■ THE TASK
Once you find the line containing "Assenza o inadeguatezza" in the data below, copy it and each following line exactly, up to and including the line containing "Mais de 400 variedades no cerrado", and nothing else.

■ GIVEN DATA
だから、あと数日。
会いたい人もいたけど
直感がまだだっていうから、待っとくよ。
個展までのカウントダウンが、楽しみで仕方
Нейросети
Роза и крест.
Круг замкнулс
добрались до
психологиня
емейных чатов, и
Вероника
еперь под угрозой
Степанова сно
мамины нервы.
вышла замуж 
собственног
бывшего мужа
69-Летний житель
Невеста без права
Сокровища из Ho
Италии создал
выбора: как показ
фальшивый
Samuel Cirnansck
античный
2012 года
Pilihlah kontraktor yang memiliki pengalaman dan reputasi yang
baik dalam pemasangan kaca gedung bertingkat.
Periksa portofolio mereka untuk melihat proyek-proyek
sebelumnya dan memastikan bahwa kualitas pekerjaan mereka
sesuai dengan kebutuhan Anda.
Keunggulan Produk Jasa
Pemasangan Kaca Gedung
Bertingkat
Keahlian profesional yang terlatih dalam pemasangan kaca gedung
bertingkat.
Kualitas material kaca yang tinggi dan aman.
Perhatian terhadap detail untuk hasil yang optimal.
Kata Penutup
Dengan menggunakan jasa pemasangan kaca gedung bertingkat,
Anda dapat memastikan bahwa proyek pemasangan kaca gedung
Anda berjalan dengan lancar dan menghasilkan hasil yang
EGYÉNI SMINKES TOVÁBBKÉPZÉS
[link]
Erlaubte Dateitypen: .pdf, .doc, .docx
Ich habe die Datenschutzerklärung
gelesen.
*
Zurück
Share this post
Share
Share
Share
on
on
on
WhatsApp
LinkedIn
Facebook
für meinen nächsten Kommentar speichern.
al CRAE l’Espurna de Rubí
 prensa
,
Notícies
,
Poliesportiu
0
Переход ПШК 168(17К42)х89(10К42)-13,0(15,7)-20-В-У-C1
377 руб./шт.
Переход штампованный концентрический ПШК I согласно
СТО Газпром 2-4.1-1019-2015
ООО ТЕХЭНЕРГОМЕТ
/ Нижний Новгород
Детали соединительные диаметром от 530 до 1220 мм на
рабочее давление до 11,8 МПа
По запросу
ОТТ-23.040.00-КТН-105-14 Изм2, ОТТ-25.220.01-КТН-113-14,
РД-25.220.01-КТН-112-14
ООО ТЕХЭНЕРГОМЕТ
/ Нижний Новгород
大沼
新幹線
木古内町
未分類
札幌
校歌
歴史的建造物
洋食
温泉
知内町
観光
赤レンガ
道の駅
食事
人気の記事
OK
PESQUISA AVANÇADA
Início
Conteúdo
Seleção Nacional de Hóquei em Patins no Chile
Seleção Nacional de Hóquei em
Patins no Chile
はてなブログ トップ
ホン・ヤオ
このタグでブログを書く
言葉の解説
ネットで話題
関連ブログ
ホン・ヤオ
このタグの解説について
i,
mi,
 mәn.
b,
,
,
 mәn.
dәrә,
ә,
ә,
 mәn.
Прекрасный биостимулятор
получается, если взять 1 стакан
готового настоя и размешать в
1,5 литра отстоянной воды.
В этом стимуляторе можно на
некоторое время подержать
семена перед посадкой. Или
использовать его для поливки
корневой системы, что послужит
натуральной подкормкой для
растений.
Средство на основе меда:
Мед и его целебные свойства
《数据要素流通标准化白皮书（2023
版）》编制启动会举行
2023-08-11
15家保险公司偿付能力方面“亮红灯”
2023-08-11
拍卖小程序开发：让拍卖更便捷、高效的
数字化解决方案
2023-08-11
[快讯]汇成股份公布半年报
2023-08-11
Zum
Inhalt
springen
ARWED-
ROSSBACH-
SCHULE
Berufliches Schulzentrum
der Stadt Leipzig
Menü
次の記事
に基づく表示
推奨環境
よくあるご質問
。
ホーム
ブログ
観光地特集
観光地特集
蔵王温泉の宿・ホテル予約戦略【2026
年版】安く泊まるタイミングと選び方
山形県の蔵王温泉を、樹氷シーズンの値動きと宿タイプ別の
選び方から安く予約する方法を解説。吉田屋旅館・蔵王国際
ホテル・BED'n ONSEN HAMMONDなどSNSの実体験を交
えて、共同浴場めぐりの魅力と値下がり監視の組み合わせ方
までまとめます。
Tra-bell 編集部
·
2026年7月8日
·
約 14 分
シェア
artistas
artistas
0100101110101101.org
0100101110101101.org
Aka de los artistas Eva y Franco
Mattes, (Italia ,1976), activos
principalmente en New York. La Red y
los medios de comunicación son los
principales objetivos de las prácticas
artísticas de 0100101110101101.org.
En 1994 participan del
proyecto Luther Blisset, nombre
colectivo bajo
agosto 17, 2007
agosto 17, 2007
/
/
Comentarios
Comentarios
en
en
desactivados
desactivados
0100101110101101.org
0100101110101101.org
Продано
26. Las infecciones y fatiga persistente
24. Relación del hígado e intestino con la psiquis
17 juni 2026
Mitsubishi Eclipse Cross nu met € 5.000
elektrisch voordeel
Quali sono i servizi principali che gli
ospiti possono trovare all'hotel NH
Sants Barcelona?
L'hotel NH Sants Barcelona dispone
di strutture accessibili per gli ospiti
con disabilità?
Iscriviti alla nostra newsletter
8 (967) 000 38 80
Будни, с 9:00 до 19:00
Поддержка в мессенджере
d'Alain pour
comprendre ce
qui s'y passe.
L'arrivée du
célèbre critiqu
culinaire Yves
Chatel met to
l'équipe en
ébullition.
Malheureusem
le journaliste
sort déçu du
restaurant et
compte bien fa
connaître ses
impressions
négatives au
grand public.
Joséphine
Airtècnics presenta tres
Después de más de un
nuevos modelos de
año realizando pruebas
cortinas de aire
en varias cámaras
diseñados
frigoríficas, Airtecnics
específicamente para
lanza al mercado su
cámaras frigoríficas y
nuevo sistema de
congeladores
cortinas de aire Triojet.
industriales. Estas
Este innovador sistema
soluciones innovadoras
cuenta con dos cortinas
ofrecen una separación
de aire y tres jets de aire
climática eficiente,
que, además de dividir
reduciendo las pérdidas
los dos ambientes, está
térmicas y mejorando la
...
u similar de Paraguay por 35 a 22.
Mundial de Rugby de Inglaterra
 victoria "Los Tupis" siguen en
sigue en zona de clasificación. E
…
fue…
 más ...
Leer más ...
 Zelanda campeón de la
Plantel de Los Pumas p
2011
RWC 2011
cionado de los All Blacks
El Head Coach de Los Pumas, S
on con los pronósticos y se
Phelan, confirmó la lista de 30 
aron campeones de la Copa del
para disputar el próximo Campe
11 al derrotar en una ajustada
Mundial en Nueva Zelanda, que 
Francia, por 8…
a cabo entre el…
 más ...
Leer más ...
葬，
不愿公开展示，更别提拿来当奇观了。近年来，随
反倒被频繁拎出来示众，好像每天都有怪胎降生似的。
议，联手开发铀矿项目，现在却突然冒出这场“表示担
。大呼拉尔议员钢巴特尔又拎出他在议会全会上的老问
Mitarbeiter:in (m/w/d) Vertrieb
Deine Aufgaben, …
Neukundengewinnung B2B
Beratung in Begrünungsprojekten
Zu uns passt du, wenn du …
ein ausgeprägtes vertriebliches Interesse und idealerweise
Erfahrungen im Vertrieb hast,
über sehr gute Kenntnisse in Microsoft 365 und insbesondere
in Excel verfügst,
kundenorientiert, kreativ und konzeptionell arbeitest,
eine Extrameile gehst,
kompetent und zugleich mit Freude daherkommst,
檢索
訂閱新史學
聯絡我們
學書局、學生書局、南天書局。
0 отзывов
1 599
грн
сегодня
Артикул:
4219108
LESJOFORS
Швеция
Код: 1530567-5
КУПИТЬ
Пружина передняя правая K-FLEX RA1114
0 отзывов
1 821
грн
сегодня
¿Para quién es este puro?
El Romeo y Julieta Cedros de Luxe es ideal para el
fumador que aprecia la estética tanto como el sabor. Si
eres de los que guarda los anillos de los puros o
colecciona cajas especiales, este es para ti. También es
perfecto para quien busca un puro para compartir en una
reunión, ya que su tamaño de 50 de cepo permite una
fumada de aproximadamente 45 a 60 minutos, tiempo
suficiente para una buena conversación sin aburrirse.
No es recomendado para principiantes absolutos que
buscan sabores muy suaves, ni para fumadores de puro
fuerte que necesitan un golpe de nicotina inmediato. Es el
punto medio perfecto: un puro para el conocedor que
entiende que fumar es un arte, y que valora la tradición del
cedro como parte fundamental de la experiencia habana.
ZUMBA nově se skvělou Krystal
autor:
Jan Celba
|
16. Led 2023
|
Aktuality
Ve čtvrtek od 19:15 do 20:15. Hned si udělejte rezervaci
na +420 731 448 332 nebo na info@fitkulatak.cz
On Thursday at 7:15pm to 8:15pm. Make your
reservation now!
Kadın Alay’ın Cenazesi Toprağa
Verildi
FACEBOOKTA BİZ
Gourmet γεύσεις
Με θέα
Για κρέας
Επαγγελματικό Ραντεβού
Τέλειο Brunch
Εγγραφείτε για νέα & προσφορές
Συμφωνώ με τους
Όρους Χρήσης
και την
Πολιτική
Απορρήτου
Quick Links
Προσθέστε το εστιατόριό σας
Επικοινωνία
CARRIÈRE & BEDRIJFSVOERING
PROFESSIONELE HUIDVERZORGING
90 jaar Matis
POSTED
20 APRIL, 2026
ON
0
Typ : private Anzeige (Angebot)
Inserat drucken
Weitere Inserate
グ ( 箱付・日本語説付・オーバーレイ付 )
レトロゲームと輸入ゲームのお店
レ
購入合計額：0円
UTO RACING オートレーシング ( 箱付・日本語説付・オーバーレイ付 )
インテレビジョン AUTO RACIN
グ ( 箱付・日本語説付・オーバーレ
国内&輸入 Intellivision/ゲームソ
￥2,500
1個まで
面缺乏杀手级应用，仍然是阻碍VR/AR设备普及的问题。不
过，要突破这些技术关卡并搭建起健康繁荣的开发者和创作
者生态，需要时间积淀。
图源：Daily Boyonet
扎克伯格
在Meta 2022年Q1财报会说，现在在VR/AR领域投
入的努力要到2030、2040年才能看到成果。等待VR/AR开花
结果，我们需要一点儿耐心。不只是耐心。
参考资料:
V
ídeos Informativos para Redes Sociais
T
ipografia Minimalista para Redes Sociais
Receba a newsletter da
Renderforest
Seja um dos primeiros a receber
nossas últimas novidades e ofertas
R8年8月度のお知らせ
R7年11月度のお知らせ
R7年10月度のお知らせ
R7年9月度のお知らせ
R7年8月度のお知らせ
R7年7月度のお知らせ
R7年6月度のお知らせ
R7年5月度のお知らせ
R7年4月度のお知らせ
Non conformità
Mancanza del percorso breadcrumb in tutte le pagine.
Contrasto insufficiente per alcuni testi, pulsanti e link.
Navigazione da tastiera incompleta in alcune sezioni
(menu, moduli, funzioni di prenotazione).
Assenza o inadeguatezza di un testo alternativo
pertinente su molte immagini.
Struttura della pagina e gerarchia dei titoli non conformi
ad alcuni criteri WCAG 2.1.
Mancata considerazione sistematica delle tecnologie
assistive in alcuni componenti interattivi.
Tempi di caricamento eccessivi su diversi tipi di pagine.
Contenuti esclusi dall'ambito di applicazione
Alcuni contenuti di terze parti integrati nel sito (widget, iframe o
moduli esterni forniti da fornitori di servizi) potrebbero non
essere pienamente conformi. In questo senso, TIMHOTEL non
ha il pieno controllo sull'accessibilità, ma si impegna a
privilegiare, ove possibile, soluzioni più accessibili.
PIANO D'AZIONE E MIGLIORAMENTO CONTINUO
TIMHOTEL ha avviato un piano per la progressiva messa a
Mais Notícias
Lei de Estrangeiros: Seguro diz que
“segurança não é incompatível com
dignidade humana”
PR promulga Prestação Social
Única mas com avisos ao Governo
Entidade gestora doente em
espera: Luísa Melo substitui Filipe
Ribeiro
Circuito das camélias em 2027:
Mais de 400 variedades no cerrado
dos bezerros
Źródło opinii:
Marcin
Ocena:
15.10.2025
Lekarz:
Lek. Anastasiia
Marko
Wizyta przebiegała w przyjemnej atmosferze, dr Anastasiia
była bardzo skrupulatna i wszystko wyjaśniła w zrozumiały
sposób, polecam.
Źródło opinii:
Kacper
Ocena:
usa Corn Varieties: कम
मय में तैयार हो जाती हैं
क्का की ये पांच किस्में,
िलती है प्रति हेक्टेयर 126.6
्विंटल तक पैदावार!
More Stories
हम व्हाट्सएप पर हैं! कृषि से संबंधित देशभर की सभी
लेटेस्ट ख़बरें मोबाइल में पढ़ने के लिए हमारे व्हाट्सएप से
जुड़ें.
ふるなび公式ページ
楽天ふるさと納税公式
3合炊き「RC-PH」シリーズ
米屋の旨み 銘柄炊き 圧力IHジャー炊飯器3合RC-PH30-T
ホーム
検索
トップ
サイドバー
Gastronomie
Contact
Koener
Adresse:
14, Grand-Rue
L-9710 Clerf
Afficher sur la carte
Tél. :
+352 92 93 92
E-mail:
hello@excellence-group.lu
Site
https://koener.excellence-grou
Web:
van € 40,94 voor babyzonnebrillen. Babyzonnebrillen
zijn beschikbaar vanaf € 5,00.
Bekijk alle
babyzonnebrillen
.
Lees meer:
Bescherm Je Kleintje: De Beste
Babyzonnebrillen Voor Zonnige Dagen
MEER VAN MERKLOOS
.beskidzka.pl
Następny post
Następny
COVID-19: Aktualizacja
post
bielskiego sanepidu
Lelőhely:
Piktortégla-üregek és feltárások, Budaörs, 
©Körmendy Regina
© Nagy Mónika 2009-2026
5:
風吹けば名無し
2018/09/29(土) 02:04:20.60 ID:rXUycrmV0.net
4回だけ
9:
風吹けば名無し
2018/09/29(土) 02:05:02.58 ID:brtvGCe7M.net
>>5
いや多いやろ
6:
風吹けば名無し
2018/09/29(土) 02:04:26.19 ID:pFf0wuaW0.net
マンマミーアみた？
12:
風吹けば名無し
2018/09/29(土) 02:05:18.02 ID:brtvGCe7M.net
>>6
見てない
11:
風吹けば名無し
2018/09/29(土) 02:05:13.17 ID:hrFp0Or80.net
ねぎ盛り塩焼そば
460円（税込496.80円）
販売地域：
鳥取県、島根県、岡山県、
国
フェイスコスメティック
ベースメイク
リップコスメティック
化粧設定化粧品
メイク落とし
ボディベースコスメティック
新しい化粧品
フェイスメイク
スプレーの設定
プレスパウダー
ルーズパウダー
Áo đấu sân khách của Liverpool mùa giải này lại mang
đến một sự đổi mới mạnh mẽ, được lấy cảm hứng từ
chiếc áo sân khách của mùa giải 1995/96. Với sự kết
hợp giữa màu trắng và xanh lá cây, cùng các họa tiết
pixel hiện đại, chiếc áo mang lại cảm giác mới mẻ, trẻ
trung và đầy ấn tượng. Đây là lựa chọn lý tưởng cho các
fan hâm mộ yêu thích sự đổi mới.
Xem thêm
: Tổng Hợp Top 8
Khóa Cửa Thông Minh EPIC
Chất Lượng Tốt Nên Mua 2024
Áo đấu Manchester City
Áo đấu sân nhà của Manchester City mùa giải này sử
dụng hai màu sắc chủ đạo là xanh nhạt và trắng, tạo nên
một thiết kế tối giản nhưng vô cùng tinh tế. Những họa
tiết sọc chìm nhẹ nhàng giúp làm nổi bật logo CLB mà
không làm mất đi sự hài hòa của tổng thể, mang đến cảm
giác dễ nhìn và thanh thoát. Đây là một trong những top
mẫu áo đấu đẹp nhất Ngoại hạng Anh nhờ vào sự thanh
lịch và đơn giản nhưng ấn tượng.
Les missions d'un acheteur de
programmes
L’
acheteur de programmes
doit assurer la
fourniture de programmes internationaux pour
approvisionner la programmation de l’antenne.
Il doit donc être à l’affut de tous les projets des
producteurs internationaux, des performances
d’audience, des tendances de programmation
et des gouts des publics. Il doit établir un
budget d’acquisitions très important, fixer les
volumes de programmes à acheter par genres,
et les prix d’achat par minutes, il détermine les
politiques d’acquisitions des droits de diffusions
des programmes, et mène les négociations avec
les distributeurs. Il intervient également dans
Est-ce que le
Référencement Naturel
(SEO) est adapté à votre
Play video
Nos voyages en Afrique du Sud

■ EXERCISE OUTPUT
Assenza o inadeguatezza di un testo alternativo
pertinente su molte immagini.
Struttura della pagina e gerarchia dei titoli non conformi
ad alcuni criteri WCAG 2.1.
Mancata considerazione sistematica delle tecnologie
assistive in alcuni componenti interattivi.
Tempi di caricamento eccessivi su diversi tipi di pagine.
Contenuti esclusi dall'ambito di applicazione
Alcuni contenuti di terze parti integrati nel sito (widget, iframe o
moduli esterni forniti da fornitori di servizi) potrebbero non
essere pienamente conformi. In questo senso, TIMHOTEL non
ha il pieno controllo sull'accessibilità, ma si impegna a
privilegiare, ove possibile, soluzioni più accessibili.
PIANO D'AZIONE E MIGLIORAMENTO CONTINUO
TIMHOTEL ha avviato un piano per la progressiva messa a
Mais Notícias
Lei de Estrangeiros: Seguro diz que
“segurança não é incompatível com
dignidade humana”
PR promulga Prestação Social
Única mas com avisos ao Governo
Entidade gestora doente em
espera: Luísa Melo substitui Filipe
Ribeiro
Circuito das camélias em 2027:
Mais de 400 variedades no cerrado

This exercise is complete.